Pasa, the Impurities of Anava, Karma and Maya in Saivism

Pandvas and Draupadi

Marriage Bond

By Jayaram V

Pati, pasu and pasa are the three most important concepts of Saivism which are common to all schools of Saivism despite their differences in the interpretation of the relationship between the first and the second. Pati means husband or lord and in Saivism he is Siva, the supreme self himself. Pasu means animal or a being in animal state. The animal state here is in reference to the gross physical state and the impurities which we will discuss later on. All the jivas of the lower planes who are subject to illusion and ignorance and the laws of nature, including we the human beings, are considered to be animals because they are deluded and ignorant and do not know who they are actually. Siva is Pasupathi, the lord and shepherd of these deluded beings.

Strange as it may seem, in Christianity humans are humans and beasts are beasts. There is a clear distinction between the two and to ignore it is almost blasphemy. Perhaps many Christians would be offended if a scientist speaks of Darwin's theory of evolution in a school in front of children, because Darwin proposed that humans evolved from animals, an argument that is simply unacceptable in the Christian world. In Saivism becoming aware of our animal nature and making a sincere and honest attempt to change it is the first condition and the starting point in our journey towards becoming aware of who we are truly. Whether we admit it on not, we are pasus (beasts) so long as we do not realize our true nature by overcoming our animal nature and become one with our pure consciousness.

Pasas are the bonds that keep the individual souls ignorant of their true Siva nature. The three pasas that are common to all schools of Saivism are anava (egoism or individuality or atomicity), karma (actions that have consequences) and maya (delusion). They are called bonds because they bind the souls or jivas to the limited reality and subject them to temporary ignorance of their true Siva consciousness. They are also known as three impurities (malas). According to Saiva Siddhanta school, the thirty six tattvas or elements (which we have discussed elsewhere), pati, pasu and the three pasas constitute the objective world we (the jivas) recognize as our world.

Pati, pasu and pasa are the three most important concepts of Saivism which are common to all schools of Saivism despite their differences in the interpretation of the relationship between the first and the second. Pati means husband or lord and in Saivism he is Siva, the supreme self himself. Pasu means animal or a being in animal state. The animal state here is in reference to the gross physical state and the impurities which we will discuss later on. All the jivas of the lower planes who are subject to illusion and ignorance and the laws of nature, including we the human beings, are considered to be animals because they are deluded and ignorant and do not know who they are actually. Siva is Pasupathi, the lord and shepherd of these deluded beings.
□ □ □ □
→ Stated exercise: Reproduce the passage of the article on Saivism starting at "Strange as it" and ending at "our pure consciousness.". The lines are unrelated to the article on Saivism.
□ □ □ □
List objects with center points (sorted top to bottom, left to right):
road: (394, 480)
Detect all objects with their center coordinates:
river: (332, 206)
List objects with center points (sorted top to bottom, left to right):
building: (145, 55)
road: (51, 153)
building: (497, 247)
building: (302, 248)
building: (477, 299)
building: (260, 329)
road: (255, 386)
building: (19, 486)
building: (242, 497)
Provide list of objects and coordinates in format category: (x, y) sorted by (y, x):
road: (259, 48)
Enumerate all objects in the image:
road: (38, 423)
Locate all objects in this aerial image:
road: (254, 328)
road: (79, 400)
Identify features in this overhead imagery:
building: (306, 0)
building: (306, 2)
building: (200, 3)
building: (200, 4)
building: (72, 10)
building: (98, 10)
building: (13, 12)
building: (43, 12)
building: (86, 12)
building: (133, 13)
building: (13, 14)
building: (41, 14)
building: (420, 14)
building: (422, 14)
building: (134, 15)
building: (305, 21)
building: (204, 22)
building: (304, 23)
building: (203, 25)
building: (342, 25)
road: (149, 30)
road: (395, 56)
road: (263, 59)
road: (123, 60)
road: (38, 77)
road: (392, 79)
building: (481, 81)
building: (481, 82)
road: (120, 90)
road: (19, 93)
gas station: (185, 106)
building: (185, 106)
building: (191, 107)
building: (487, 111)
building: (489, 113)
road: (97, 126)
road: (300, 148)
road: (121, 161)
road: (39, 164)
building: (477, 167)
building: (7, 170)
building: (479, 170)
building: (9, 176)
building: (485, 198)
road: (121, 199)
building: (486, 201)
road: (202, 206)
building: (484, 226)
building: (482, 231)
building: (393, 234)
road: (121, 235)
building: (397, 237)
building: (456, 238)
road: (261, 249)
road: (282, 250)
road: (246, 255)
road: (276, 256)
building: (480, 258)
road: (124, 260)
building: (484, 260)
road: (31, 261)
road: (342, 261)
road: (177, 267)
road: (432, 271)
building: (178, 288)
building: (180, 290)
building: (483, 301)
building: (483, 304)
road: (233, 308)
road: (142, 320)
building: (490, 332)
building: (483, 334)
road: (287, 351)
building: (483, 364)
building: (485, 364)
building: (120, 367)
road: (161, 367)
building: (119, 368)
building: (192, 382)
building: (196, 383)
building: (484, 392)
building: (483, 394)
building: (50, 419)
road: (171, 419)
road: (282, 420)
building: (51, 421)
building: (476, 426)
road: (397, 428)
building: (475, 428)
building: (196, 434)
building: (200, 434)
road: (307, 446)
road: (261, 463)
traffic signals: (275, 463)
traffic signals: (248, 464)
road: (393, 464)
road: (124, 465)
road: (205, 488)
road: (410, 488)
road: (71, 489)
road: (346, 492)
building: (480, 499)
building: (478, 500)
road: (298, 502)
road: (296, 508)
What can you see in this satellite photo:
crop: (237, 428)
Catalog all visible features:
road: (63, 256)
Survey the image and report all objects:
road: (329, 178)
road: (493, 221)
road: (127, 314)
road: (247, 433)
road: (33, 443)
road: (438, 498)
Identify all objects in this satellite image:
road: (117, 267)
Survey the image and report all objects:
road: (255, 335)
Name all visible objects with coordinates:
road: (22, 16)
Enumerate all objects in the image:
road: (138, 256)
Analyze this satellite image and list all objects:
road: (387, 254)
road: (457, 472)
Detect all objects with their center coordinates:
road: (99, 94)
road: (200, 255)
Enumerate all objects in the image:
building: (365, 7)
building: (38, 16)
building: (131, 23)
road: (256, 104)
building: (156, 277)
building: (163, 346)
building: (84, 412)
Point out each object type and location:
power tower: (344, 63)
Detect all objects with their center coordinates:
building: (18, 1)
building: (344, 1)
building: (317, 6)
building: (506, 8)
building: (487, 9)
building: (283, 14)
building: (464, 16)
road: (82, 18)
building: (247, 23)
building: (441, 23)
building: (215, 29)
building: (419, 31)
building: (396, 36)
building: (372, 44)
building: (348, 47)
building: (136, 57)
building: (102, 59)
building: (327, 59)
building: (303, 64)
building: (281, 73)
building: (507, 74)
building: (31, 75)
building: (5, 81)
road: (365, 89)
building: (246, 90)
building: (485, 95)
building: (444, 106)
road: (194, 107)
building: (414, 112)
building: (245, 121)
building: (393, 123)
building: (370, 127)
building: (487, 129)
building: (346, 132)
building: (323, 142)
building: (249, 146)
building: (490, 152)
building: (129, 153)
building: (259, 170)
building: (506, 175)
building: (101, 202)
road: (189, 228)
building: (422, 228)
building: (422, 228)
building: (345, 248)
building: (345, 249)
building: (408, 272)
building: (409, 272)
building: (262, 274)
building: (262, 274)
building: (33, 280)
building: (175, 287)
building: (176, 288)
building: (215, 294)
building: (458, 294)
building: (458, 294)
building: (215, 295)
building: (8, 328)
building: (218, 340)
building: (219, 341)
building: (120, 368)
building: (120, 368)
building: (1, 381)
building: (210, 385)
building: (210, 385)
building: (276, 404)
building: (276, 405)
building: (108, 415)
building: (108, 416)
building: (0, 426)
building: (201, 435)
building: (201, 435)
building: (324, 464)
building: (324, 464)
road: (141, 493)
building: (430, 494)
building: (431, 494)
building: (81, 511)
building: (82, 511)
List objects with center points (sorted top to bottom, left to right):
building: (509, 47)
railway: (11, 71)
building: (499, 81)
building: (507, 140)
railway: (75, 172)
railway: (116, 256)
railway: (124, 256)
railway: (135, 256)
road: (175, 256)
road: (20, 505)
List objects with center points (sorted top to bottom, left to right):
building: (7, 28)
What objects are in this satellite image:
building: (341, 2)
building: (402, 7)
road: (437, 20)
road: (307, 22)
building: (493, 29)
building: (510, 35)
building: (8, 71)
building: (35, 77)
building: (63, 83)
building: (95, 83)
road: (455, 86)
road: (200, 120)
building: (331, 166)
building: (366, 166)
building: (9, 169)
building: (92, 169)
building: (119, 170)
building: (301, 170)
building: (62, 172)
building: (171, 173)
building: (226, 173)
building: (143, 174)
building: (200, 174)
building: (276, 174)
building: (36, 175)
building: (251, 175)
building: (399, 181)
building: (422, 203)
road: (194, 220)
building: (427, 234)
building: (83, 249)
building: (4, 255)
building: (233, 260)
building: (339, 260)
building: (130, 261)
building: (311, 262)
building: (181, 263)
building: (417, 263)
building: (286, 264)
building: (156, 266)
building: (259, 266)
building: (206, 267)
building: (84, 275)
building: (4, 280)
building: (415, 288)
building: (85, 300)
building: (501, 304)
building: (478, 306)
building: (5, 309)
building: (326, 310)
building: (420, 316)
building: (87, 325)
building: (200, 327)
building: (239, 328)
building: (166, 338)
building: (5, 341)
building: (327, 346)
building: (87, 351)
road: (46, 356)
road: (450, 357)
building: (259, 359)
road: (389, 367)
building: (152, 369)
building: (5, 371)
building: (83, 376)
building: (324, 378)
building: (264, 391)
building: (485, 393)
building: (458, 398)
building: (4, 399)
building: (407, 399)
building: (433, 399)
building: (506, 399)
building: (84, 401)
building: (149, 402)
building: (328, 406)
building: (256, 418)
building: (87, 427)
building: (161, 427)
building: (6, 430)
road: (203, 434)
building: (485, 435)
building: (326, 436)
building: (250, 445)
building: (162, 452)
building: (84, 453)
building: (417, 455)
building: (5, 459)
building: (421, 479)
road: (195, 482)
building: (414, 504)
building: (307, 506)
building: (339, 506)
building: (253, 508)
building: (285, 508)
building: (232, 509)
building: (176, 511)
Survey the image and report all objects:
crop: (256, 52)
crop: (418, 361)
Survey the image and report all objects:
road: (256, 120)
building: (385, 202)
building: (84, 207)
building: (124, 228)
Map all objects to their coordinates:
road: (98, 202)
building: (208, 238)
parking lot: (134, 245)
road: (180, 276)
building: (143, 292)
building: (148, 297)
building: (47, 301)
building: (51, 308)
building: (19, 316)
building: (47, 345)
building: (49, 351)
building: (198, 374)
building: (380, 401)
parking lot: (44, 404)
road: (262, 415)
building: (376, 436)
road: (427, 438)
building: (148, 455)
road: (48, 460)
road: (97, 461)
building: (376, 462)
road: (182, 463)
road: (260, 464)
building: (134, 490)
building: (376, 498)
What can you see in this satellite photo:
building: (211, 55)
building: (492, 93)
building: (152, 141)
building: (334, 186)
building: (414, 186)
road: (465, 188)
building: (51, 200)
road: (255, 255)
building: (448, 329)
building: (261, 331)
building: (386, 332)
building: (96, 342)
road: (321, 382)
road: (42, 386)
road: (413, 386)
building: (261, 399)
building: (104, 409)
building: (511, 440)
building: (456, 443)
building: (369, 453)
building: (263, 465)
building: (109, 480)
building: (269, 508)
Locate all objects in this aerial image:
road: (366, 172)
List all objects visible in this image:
□ □ □ □
→ Written solution:
Strange as it may seem, in Christianity humans are humans and beasts are beasts. There is a clear distinction between the two and to ignore it is almost blasphemy. Perhaps many Christians would be offended if a scientist speaks of Darwin's theory of evolution in a school in front of children, because Darwin proposed that humans evolved from animals, an argument that is simply unacceptable in the Christian world. In Saivism becoming aware of our animal nature and making a sincere and honest attempt to change it is the first condition and the starting point in our journey towards becoming aware of who we are truly. Whether we admit it on not, we are pasus (beasts) so long as we do not realize our true nature by overcoming our animal nature and become one with our pure consciousness.